*** Opening EXERCISE MATERIAL ***
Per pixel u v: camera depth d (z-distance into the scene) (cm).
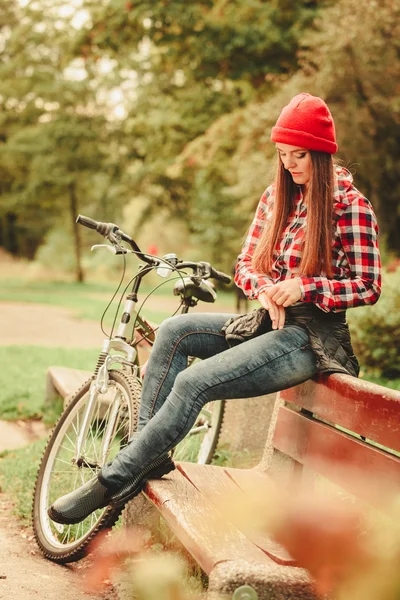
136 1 1750
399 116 1527
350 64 1503
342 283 249
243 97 2120
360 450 221
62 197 3562
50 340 1245
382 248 1527
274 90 1916
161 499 243
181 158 2044
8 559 305
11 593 261
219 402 415
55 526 328
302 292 248
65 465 370
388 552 206
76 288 2839
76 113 3284
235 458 445
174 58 1980
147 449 257
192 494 249
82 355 971
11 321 1524
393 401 208
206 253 3153
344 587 197
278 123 261
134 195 3428
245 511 235
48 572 294
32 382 757
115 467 264
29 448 502
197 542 206
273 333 253
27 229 4553
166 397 273
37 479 342
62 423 343
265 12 1794
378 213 1725
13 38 3052
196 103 2345
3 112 3431
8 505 391
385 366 709
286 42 1773
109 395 330
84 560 311
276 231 273
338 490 331
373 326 708
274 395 455
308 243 254
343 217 256
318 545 212
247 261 289
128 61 2609
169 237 3247
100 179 3422
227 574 187
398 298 713
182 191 3288
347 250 256
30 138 3297
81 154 3278
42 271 3400
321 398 253
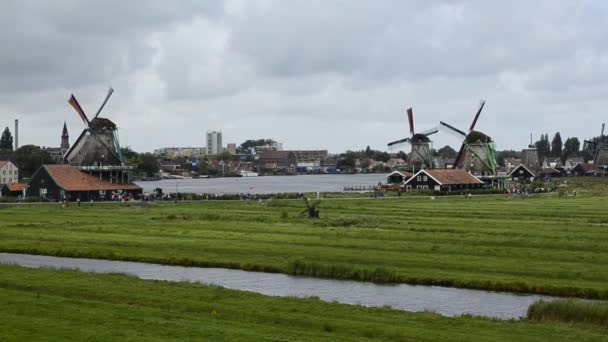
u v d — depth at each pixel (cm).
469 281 6369
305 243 8788
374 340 4144
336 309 5028
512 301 5806
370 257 7631
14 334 4053
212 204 16962
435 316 4884
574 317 4931
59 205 16662
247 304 5138
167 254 8031
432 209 14462
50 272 6462
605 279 6391
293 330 4322
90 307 4881
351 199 18975
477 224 10931
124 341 3922
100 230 10412
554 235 9300
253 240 9119
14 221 12000
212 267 7494
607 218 12169
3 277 6144
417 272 6769
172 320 4506
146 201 18112
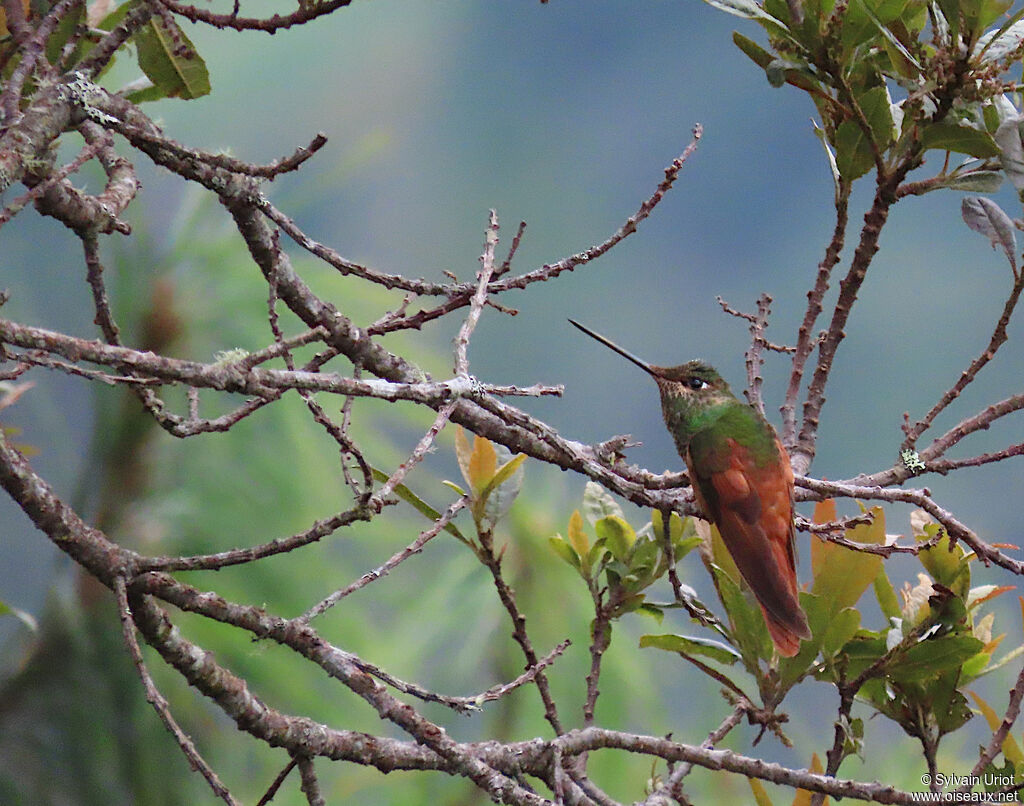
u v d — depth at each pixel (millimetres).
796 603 6582
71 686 5703
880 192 6934
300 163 4641
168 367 3865
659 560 7023
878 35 6750
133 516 5836
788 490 7078
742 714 6863
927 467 6883
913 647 6516
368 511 4629
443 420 4961
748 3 6695
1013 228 6770
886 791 5777
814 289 7461
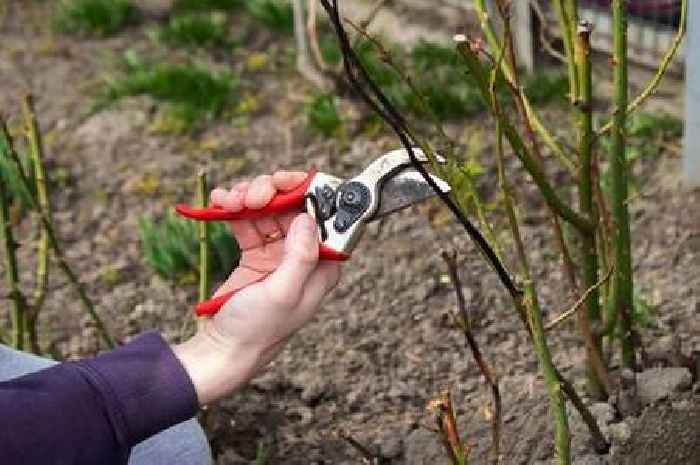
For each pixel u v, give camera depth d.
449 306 2.25
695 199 2.38
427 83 2.75
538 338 1.61
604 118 2.61
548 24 2.67
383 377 2.13
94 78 3.06
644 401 1.87
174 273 2.39
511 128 1.64
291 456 2.00
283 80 2.95
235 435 2.03
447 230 2.40
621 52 1.71
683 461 1.83
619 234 1.81
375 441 2.00
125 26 3.24
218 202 1.39
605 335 1.90
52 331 2.31
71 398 1.19
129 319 2.32
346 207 1.34
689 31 2.28
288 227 1.38
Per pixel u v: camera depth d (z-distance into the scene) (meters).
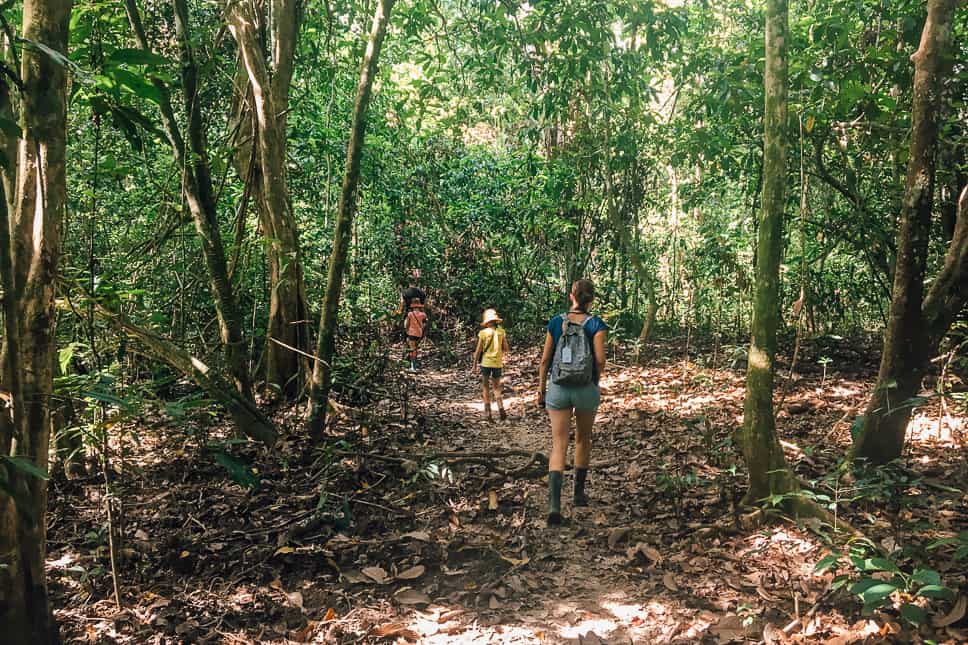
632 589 3.70
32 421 2.64
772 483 4.30
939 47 4.27
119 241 6.97
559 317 4.99
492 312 8.08
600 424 7.33
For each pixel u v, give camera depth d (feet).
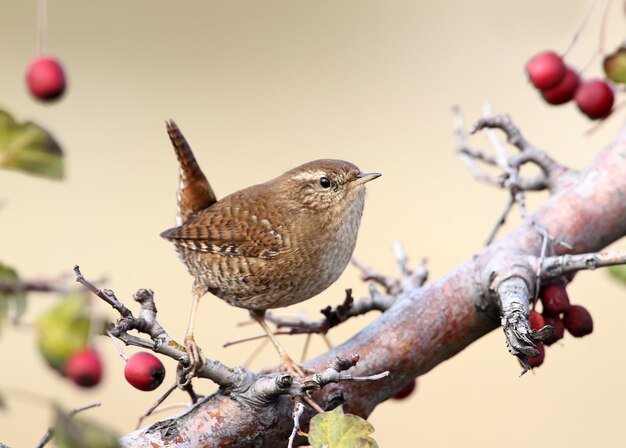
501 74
*** Closing EXERCISE MATERIAL ***
* PROBLEM TO SOLVE: The word is "depth". Copy every line above where it appears.

* SOLVED EXERCISE:
Per pixel u v: camera depth d (z-distance into the scene) (cm).
u v d — depth at each pixel (cm).
u v d — depth at each pixel (millimetres).
For each pixel u v, give camera depth d.
Per pixel u v: camera depth d (z-distance into the scene) (meters).
For each pixel u v, give camera depth d (feet).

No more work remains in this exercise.